Start of Data supplied

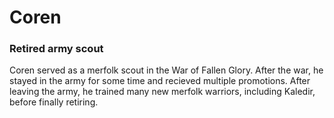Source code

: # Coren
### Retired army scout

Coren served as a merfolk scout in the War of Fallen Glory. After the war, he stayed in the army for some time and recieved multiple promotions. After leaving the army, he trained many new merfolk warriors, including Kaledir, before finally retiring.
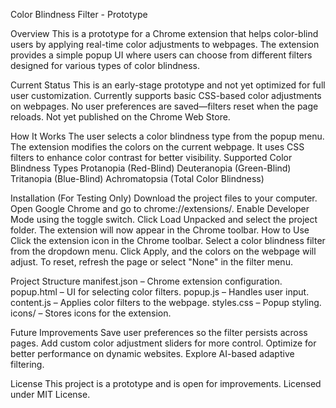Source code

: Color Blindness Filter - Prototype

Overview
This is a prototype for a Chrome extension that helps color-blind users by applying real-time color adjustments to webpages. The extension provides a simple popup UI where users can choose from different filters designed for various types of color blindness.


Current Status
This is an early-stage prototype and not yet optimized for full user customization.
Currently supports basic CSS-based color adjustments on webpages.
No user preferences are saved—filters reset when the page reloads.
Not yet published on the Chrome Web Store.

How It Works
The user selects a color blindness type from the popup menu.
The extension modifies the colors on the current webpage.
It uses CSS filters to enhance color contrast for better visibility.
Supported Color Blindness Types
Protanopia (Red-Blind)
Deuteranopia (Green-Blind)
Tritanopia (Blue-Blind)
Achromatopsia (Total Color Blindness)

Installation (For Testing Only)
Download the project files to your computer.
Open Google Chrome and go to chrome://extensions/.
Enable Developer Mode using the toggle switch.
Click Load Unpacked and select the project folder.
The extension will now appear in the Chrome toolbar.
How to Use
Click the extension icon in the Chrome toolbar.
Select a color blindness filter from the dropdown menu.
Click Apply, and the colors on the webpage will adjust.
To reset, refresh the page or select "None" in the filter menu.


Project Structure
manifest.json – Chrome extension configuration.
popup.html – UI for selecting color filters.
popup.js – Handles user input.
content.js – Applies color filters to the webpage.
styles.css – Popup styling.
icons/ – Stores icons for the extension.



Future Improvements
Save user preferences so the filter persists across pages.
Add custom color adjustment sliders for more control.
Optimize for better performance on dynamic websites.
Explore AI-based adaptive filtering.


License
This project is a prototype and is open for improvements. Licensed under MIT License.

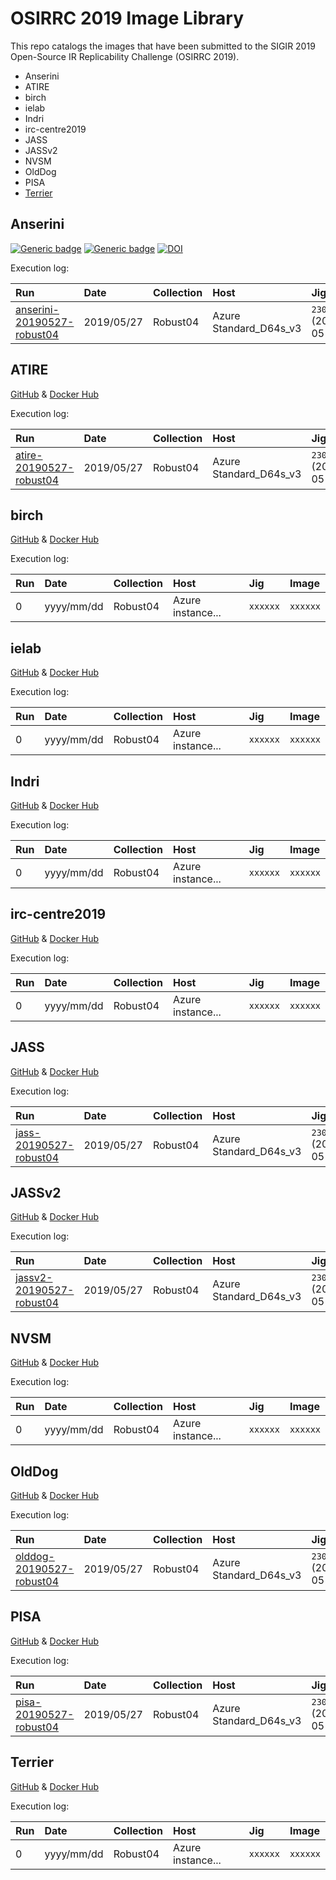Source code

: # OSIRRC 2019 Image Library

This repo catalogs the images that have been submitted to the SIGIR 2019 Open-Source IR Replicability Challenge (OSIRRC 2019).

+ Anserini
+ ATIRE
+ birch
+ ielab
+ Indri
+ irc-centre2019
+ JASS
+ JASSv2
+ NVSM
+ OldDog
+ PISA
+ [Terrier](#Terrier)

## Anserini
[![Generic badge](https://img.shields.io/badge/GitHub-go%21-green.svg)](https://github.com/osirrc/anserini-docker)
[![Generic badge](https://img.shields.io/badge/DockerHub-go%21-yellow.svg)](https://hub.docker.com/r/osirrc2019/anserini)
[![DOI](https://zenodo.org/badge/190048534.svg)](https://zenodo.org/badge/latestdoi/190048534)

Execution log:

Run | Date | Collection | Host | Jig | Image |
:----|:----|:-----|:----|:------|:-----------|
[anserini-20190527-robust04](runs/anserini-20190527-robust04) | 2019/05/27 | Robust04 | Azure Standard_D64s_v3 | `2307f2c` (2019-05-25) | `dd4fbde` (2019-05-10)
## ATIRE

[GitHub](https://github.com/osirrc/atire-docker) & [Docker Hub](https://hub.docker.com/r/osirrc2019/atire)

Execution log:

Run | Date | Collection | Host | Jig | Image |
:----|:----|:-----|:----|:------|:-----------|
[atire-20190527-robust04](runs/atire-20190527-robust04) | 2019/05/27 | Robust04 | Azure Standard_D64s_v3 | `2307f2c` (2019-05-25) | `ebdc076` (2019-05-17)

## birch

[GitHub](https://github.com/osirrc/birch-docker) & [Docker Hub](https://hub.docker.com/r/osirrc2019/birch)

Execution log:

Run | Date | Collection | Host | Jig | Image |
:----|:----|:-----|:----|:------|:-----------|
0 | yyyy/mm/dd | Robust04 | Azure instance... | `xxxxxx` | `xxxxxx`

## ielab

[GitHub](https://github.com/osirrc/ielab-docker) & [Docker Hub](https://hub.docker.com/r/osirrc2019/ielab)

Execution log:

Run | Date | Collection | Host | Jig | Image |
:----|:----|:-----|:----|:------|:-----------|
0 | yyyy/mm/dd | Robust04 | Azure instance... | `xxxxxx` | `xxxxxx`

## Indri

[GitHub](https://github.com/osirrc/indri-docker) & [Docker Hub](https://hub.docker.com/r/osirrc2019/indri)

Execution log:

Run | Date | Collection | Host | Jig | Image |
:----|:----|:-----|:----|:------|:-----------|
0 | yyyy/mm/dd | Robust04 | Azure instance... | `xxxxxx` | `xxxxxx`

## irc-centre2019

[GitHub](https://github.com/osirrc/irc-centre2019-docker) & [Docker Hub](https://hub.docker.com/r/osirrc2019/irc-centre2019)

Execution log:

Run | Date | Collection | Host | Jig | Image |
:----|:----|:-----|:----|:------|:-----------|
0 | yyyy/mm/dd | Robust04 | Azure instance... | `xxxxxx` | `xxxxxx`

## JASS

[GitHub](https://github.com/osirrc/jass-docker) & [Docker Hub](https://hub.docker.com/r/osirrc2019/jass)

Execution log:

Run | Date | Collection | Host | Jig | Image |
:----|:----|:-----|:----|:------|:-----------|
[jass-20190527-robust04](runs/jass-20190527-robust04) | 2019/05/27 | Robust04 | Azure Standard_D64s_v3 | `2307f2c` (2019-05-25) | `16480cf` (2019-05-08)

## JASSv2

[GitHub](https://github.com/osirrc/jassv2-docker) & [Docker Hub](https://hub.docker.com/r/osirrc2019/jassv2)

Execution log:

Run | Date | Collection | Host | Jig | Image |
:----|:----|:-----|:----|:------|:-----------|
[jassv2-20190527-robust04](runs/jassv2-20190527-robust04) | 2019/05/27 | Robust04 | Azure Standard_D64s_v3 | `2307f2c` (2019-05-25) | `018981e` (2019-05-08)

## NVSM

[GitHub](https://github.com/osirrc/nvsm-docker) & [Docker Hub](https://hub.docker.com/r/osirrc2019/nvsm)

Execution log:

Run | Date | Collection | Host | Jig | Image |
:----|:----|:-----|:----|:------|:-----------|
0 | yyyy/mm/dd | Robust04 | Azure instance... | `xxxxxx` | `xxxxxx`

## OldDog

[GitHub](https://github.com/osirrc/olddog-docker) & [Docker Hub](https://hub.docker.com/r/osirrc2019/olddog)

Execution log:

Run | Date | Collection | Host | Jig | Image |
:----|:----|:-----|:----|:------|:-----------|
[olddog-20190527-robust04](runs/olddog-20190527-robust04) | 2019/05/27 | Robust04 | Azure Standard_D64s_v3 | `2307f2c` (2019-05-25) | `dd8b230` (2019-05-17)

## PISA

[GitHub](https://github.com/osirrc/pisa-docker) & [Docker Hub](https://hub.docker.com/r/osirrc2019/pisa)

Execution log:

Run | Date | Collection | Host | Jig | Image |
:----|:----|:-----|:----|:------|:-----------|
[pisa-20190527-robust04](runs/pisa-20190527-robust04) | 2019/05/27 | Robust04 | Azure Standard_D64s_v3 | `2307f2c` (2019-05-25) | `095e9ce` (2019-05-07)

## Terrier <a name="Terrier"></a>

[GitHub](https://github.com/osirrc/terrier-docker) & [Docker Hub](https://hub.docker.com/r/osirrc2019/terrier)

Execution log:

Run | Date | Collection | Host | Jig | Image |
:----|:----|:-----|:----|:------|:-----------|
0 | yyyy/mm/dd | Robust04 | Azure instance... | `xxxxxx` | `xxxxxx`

End of Data supplied
Start of Data supplied

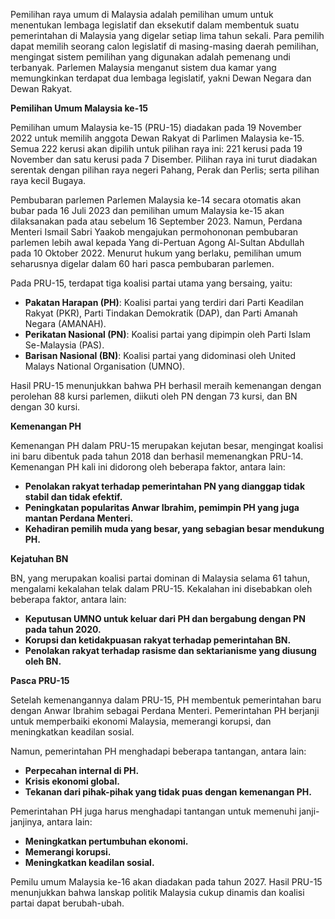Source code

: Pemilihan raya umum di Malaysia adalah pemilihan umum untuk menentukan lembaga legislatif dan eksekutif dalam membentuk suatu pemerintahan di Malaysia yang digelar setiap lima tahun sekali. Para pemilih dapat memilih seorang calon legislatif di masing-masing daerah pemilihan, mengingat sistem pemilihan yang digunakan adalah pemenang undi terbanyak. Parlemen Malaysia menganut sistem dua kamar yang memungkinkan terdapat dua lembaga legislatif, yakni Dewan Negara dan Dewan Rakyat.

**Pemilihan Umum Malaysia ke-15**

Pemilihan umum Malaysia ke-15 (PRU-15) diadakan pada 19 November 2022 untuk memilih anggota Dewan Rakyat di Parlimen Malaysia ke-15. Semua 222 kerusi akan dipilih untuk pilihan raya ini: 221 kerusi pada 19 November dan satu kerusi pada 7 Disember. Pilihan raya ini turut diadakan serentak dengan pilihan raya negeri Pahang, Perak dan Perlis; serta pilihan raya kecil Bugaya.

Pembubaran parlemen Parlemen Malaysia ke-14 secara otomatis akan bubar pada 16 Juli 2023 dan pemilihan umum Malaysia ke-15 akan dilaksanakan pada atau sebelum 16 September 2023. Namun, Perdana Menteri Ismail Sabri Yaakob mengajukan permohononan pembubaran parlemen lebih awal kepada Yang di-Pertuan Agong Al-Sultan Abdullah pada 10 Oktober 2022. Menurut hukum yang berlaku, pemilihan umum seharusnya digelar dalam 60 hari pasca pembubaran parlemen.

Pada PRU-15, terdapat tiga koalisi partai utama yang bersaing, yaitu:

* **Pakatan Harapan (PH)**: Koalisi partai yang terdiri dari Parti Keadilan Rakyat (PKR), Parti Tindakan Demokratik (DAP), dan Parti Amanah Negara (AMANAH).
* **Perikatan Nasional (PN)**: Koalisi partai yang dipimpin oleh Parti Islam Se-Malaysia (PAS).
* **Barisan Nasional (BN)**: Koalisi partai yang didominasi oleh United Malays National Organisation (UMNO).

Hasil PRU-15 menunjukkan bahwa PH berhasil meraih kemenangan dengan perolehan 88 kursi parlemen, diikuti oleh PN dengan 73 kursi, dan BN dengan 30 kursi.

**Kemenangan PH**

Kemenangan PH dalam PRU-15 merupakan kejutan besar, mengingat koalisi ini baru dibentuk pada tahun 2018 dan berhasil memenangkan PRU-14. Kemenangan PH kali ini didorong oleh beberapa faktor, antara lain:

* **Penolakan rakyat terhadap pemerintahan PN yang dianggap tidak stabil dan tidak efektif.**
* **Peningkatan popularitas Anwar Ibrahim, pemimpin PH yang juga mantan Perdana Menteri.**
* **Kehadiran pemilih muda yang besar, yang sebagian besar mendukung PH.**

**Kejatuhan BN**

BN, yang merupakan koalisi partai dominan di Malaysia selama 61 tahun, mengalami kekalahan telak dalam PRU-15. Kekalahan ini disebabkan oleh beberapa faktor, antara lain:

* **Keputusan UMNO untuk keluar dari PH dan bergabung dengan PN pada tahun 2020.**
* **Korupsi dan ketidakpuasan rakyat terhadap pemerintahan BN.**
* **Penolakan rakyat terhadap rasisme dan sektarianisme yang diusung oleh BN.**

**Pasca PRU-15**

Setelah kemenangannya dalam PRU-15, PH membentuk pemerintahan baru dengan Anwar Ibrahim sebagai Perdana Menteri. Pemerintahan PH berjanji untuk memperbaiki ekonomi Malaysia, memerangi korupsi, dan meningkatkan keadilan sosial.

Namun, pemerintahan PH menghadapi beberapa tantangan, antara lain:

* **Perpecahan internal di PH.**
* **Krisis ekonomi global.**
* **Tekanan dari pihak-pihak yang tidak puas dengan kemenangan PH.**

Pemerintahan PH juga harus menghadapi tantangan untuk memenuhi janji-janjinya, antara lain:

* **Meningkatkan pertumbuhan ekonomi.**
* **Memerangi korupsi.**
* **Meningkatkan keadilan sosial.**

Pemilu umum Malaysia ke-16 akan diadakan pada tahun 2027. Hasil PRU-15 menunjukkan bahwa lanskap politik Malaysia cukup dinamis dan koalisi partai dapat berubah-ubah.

End of Data supplied

Every line containing the word "that" should be copied from the material.

-- Written answer --
This is a prototype for a Chrome extension that helps color-blind users by applying real-time color adjustments to webpages. The extension provides a simple popup UI where users can choose from different filters designed for various types of color blindness.
This repo catalogs the images that have been submitted to the SIGIR 2019 Open-Source IR Replicability Challenge (OSIRRC 2019).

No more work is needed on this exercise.